Dataset records
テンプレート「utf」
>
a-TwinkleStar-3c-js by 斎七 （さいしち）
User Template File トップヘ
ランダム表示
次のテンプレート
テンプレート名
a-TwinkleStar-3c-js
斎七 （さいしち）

__Work instruction__. Express the lines of the items above as a numbered list, omitting any blank lines.

__Answer__.
1. テンプレート「utf」
2. >
3. a-TwinkleStar-3c-js by 斎七 （さいしち）
4. User Template File トップヘ
5. ランダム表示
6. 次のテンプレート
7. テンプレート名
8. a-TwinkleStar-3c-js
9. 斎七 （さいしち）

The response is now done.